Example of model generation
Model generation sample For example, when the patient proposes diarrhea, nasal congestion, runny nose and other symptoms and asks what to do, the doctor needs to look for knowledge related to the patient’s disease in the knowledge triad through the patient’s description of the disease, see which conditions the patient’s symptoms are related to, further inquire about the patient’s condition, and finally give a reply that the doctor can refer to.
In order to solve the problem of surging demand for user consultation and shortage of medical personnel providing online diagnosis and treatment consulting services in the field of intelligent healthcare, this paper constructs a knowledge-based medical dialogue generation model, although the traditional template-based method is simple, but it requires high-skilled talents to write different templates in different fields, the labor maintenance cost is high, and the dialogue system built by slot filling patients can only find the existing answer set, can not be expanded, and the user utilization efficiency is low.

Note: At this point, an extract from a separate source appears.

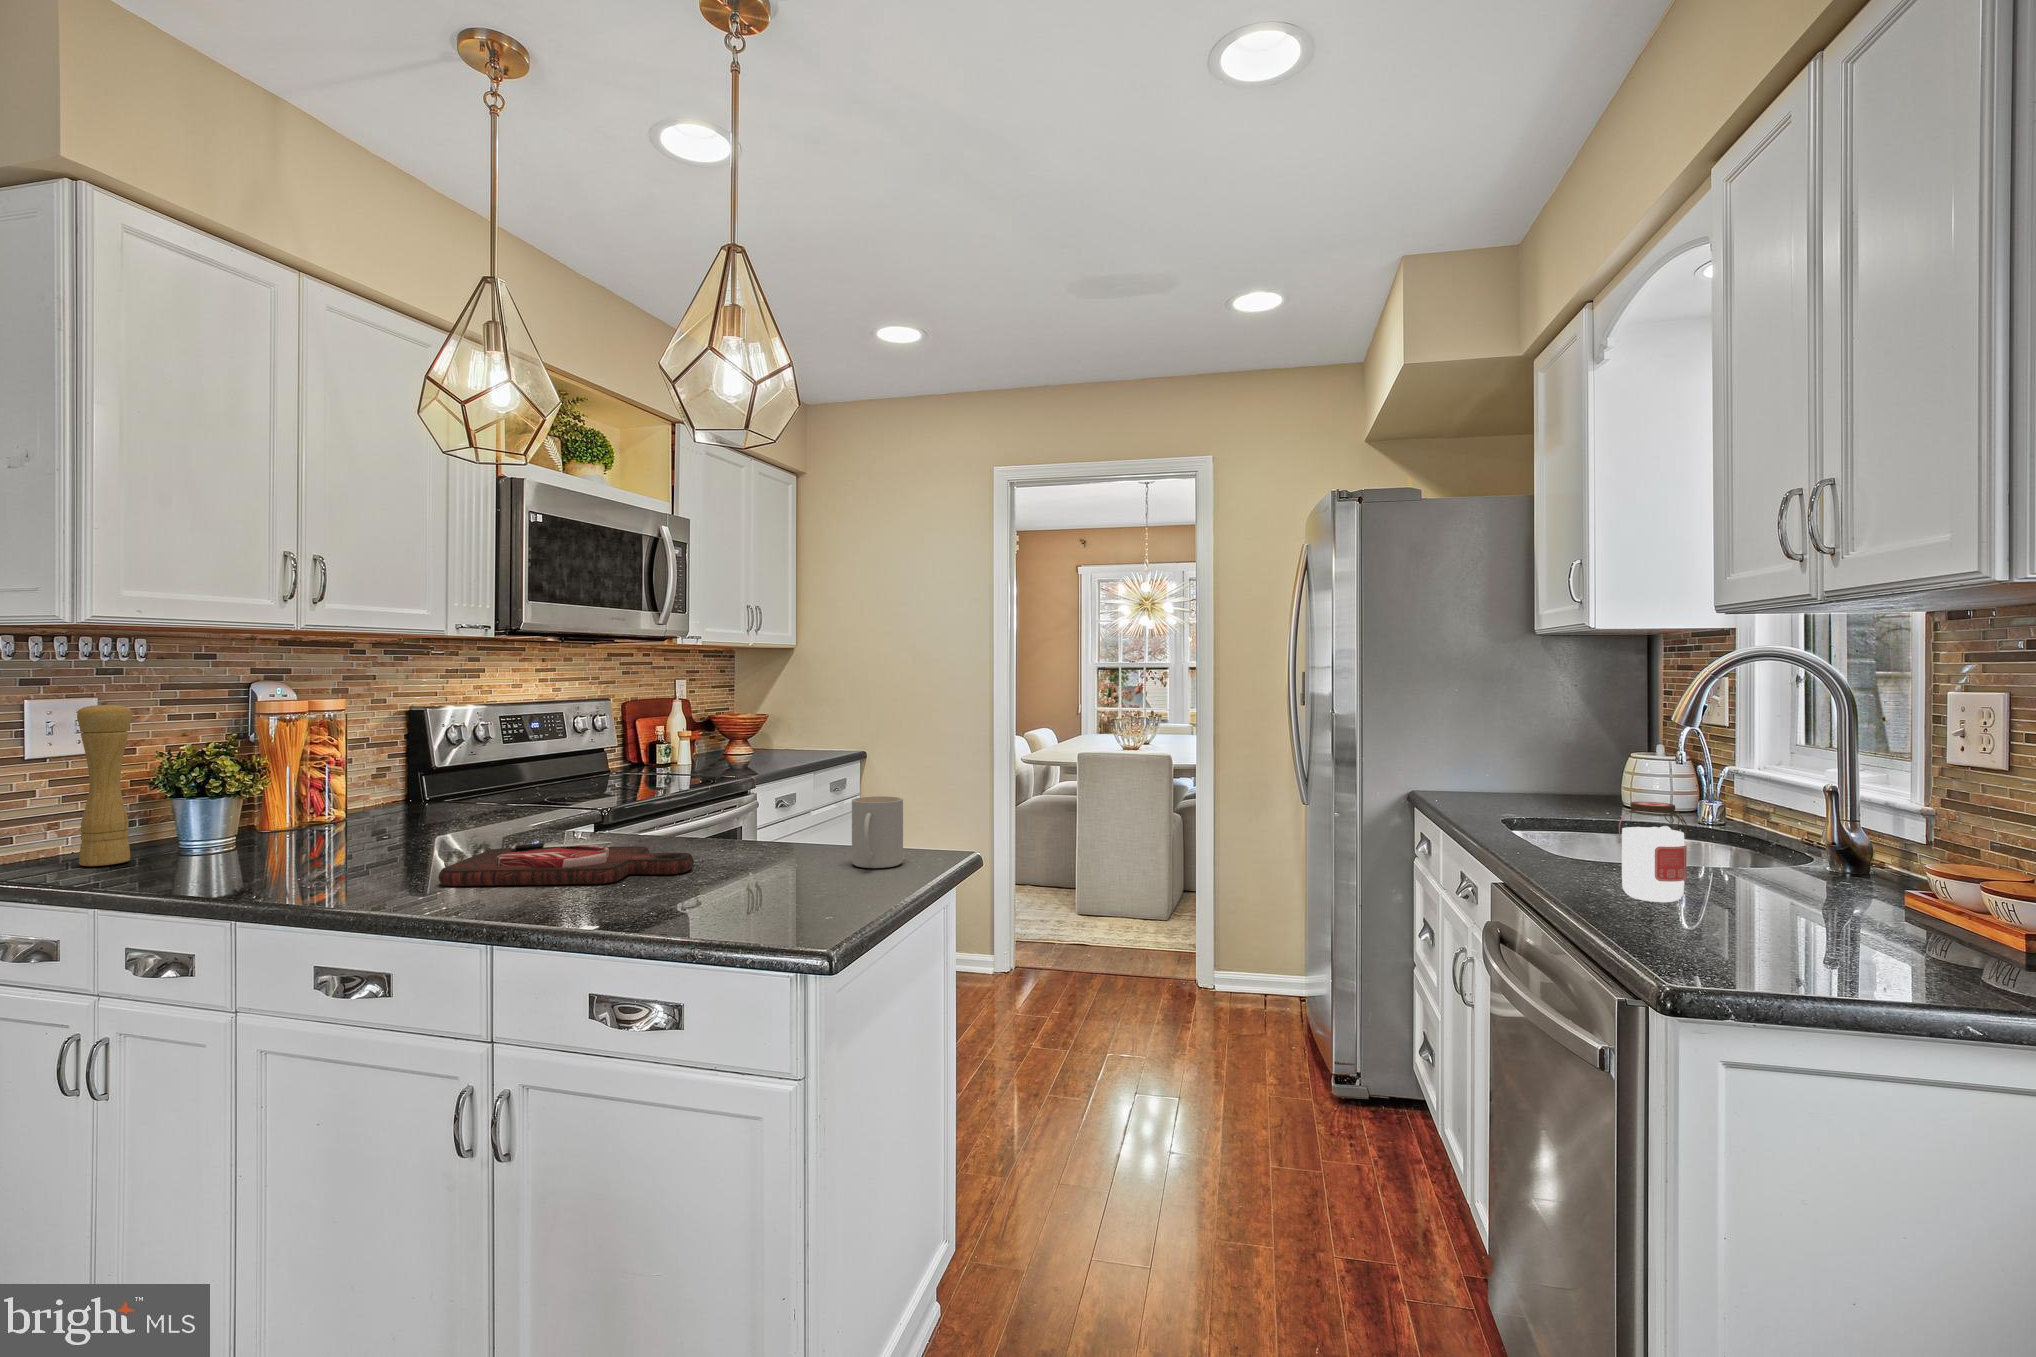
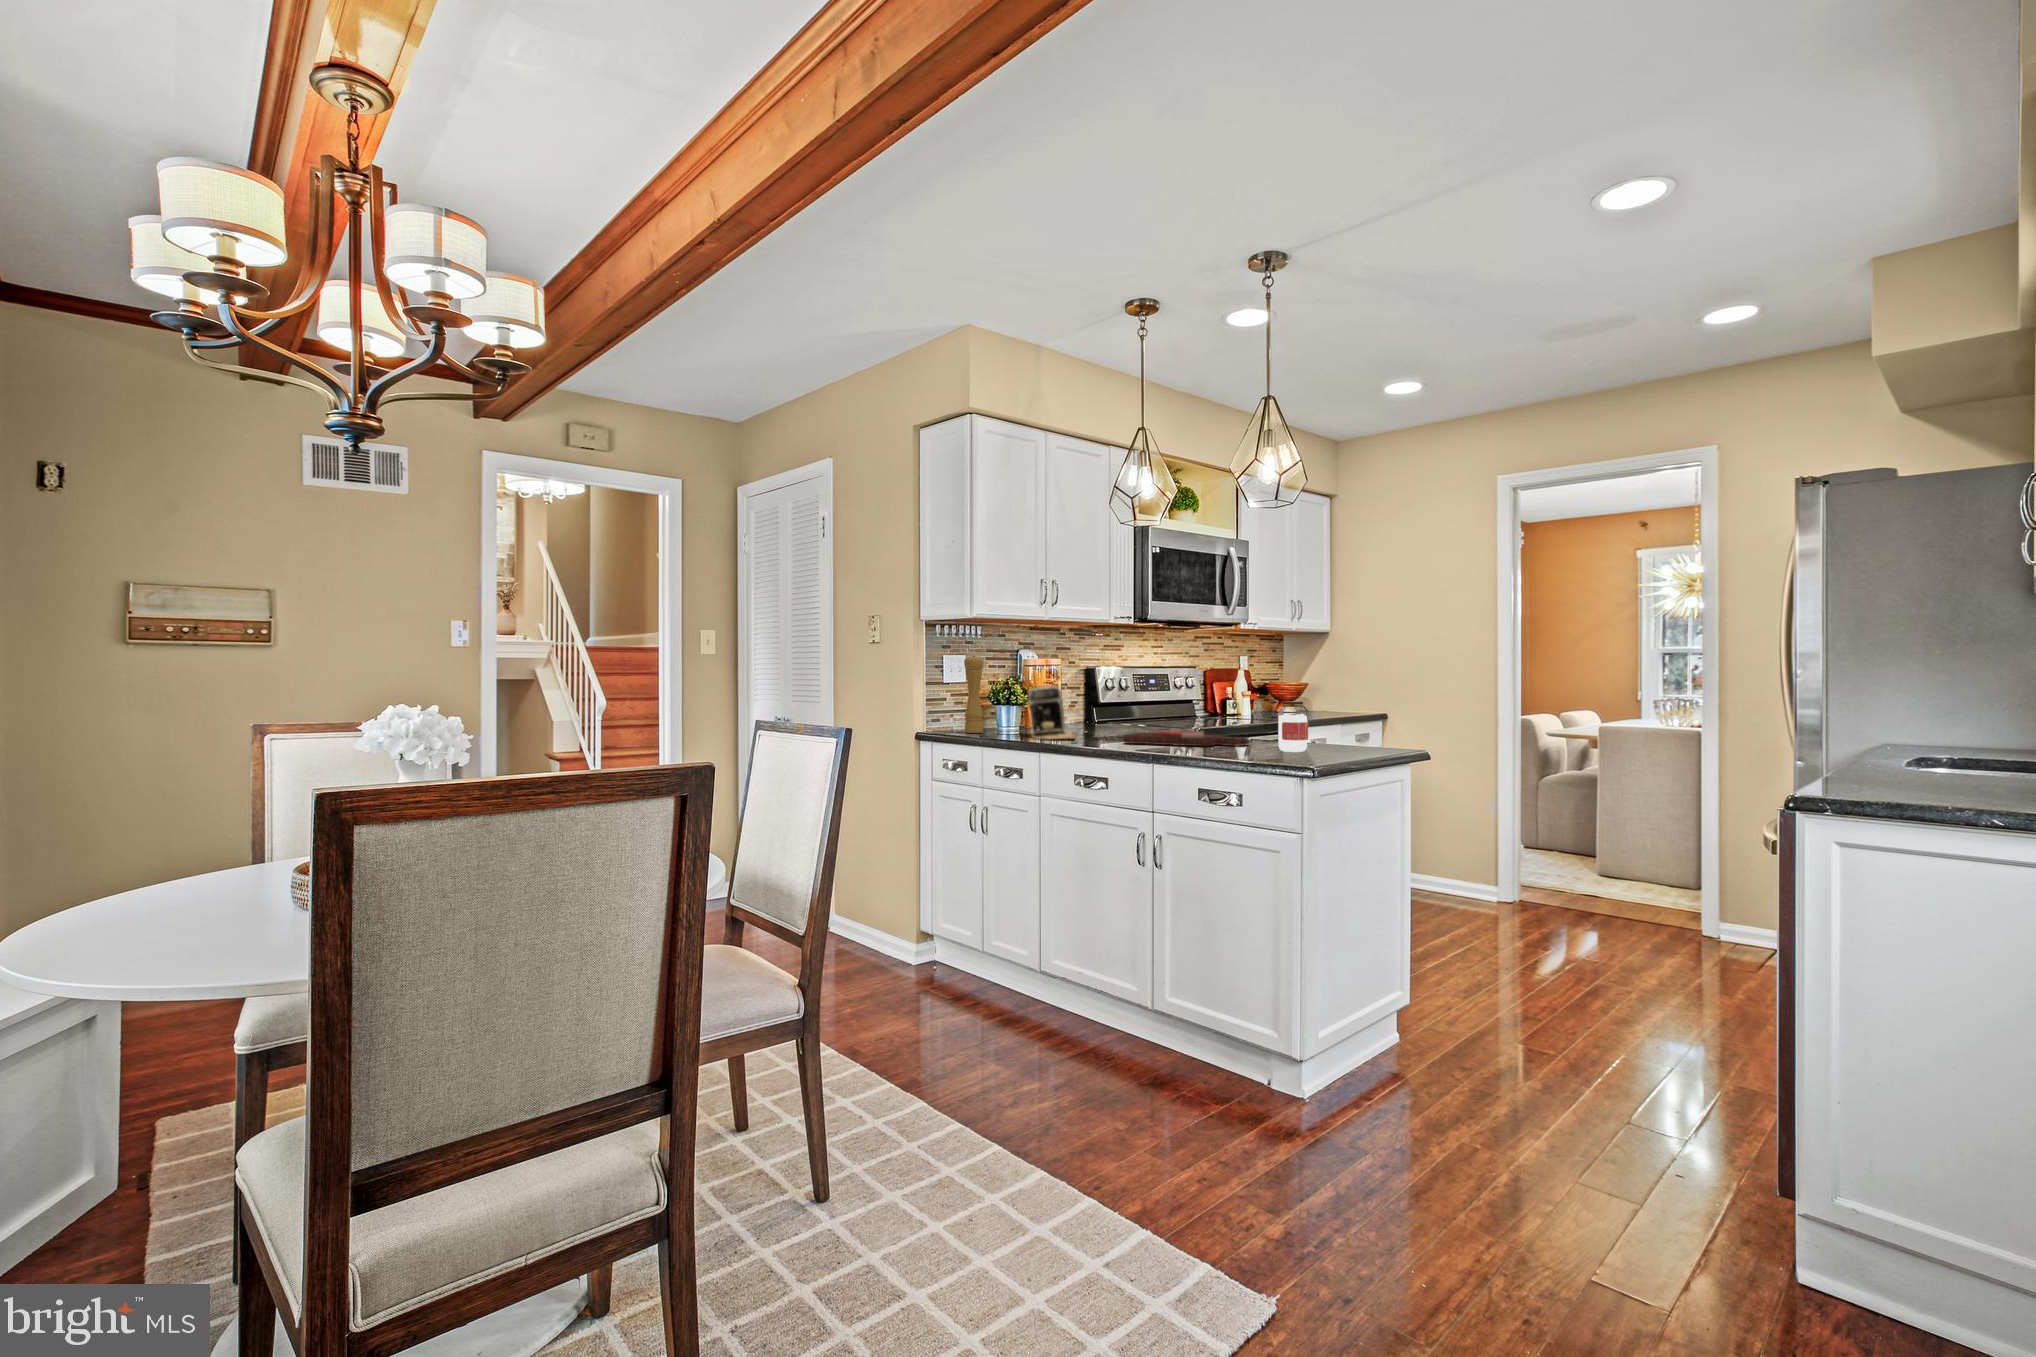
coffee maker: none [227,758,358,883] -> present [1028,685,1076,739]
mug: present [852,796,903,868] -> none [1342,709,1375,750]
jar: present [1619,802,1687,902] -> present [1278,701,1309,752]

Therefore, this paper proposes a medical conversation generation model that adds external knowledge, and under the premise of using pre-trained models to enhance the scalability and portability of the proposed model, this paper pioneeringly combines external knowledge to improve the medical response generation task by tracking the patient’s status and detecting the doctor’s behavior. A large number of experiments on KaMed and COVID-19 show that the medical dialogue generation model based on this paper is superior to most baseline models in BLEU value, Discrete value and Perplexity value, which verifies the effectiveness of this model.
In the next study, it is planned to integrate patients’ emotional variables into the dialogue generation model to enable the model to better understand the sentences expressed by the patient’s spoken expression, hoping to generate more personalized and targeted responses and further improve the performance of the model in generating responses.